As we shared our projects, we recalled how there was a lack of DNA biosensor parts in the Parts Registry. Moreover, we complained about the lack of organization of biosensors in the registry. The veteran iGEMers on each team mentioned that biosensors had consistently finished as grand prize winners in previous years of iGEM. We were curious how biosensors have evolved since the beginning of iGEM and how our projects fit into the context of the iGEM Parts Registry.

We decided to collaborate to answer these questions. Since our initial meeting in London, members of each team have conferenced weekly on Skype. After accustoming ourselves to the eight hour time difference, we developed SensiGEM, a collaborative database in which we catalogued all the biosensors in the history of iGEM.

Before sinking our teeth into past Wikis, we realized that we had different definitions of biosensors. We asked each other a fundamental question: What is a biosensor? We developed the following definition: A biosensor is an engineered system that relies on biological systems or components to detect and report a condition. The condition(s) detected and reported could encompass an environmental, biological, chemical or synthetic aspect or compound in the sensor’s environment or surroundings. Once agreeing on the nature of biosensors, we split up the Wikis from 2007 onward between Calgary and Paris-Bettencourt. We analyzed 936 project Wikis from 2007 to 2013 by hand, incorporating the projects which matched our biosensor definition into the collaborative SensiGEM database. We included 229 projects on

We conducted some preliminary analysis of the database in SensiGEM to see how our projects stand in the current iGEM biosensor landscape.
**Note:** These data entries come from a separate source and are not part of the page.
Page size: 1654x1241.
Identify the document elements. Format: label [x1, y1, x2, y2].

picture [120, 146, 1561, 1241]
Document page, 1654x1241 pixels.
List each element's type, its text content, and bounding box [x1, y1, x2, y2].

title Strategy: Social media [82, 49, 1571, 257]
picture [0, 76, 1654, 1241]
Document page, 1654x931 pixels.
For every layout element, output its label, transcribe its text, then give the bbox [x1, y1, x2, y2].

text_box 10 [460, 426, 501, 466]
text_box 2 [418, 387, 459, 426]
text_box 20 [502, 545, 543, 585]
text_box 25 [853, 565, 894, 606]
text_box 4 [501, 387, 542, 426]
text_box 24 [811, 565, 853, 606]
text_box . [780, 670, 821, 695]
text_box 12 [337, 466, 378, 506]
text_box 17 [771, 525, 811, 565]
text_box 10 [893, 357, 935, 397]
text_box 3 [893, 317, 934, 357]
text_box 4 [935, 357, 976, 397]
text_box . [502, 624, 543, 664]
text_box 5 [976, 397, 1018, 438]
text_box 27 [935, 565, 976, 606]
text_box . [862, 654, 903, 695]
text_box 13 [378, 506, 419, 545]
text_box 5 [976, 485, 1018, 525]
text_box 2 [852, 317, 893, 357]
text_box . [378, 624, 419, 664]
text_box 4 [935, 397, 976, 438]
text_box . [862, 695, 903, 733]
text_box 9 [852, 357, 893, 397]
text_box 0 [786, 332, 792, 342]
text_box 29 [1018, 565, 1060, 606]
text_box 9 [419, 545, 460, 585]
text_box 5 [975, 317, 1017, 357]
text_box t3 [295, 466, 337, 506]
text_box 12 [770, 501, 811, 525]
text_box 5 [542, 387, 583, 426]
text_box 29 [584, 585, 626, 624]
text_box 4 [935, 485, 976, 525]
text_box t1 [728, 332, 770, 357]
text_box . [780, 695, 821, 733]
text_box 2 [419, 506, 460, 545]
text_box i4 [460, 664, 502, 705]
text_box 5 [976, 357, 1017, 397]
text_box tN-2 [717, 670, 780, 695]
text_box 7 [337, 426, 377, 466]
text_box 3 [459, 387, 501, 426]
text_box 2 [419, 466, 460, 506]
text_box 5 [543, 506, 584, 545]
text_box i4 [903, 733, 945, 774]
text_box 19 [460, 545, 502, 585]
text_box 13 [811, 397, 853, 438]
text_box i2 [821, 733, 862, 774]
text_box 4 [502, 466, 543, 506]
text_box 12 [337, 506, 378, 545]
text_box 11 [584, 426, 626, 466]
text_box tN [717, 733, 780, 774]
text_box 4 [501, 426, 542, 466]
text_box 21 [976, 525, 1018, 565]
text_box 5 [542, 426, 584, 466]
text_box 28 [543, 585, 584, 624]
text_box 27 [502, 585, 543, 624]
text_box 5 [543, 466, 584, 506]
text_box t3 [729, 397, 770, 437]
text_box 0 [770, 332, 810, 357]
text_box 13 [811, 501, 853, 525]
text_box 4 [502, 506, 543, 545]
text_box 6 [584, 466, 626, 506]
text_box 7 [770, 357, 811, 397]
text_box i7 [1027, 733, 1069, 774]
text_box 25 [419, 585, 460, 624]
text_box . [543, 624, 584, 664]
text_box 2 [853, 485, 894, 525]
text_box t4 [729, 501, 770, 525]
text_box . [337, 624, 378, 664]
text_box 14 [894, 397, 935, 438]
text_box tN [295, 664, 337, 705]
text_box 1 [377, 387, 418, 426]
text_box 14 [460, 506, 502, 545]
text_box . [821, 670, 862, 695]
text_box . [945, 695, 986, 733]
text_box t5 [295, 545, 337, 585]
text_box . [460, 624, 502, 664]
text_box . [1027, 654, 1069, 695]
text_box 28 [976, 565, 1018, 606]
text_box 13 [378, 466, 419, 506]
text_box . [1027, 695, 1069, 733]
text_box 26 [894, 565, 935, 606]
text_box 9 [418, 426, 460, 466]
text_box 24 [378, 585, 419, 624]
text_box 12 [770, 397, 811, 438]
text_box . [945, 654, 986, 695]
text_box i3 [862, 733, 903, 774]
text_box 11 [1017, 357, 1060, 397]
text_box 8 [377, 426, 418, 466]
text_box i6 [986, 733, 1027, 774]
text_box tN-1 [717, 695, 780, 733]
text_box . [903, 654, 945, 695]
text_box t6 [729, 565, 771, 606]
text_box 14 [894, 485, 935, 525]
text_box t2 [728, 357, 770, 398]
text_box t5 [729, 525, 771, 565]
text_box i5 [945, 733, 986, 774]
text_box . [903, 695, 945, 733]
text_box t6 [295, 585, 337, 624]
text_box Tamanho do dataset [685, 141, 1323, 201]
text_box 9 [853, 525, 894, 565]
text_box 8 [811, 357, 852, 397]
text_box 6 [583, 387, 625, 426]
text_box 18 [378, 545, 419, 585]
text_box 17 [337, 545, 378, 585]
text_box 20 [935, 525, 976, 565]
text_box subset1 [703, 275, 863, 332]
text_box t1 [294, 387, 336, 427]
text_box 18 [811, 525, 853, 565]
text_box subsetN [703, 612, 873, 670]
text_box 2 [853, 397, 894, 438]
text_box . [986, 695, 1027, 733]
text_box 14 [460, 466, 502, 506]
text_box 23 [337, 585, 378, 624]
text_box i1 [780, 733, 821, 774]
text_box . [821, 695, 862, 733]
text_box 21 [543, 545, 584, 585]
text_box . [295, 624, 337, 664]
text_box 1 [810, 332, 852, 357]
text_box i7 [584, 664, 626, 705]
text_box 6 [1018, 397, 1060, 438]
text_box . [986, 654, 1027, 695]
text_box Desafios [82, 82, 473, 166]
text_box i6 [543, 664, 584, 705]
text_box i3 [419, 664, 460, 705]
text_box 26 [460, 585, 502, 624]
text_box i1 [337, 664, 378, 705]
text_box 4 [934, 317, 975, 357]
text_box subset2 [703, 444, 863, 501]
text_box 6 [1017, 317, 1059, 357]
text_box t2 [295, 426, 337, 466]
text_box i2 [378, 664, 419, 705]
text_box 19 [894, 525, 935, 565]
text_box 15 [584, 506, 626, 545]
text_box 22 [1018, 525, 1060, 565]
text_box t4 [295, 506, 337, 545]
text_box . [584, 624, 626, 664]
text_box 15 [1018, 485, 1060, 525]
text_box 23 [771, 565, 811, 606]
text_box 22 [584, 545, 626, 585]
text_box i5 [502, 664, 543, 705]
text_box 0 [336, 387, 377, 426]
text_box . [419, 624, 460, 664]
In Figure 2, we can see that Calgary's approach of using non-living, in vitro protein components is not typical of biosensors in iGEM. We advocate this approach for two reasons. Firstly, we envision components such as our robust ferritin reporter as being more field stable compared to systems in living cells. Secondly, our system overcomes potential concerns of deploying synthetic bacteria in the broader environment since there are no living components in our sensor.

From Figure 3, we have can see that 5 DNA biosensors were added to the iGEM Parts Registry since 2007. This means that about one half a percent of projects since 2007 were DNA biosensors! Since Paris-Bettencourt and Calgary are launching two novel DNA sensing components, we are significantly expanding the variety of DNA biosensor tools in iGEM. Moreover, each of our respective systems are modular and can be modified to sense most any DNA segment of interest, which means that other teams could use apply these components to a variety of applications.

Given the similarities between each of our systems in overall function, we have begun development of BioBricks to apply each system to the other team's problem. By testing each system on a different problem, we intend to show how each system can be deployed as a modular, platform technology.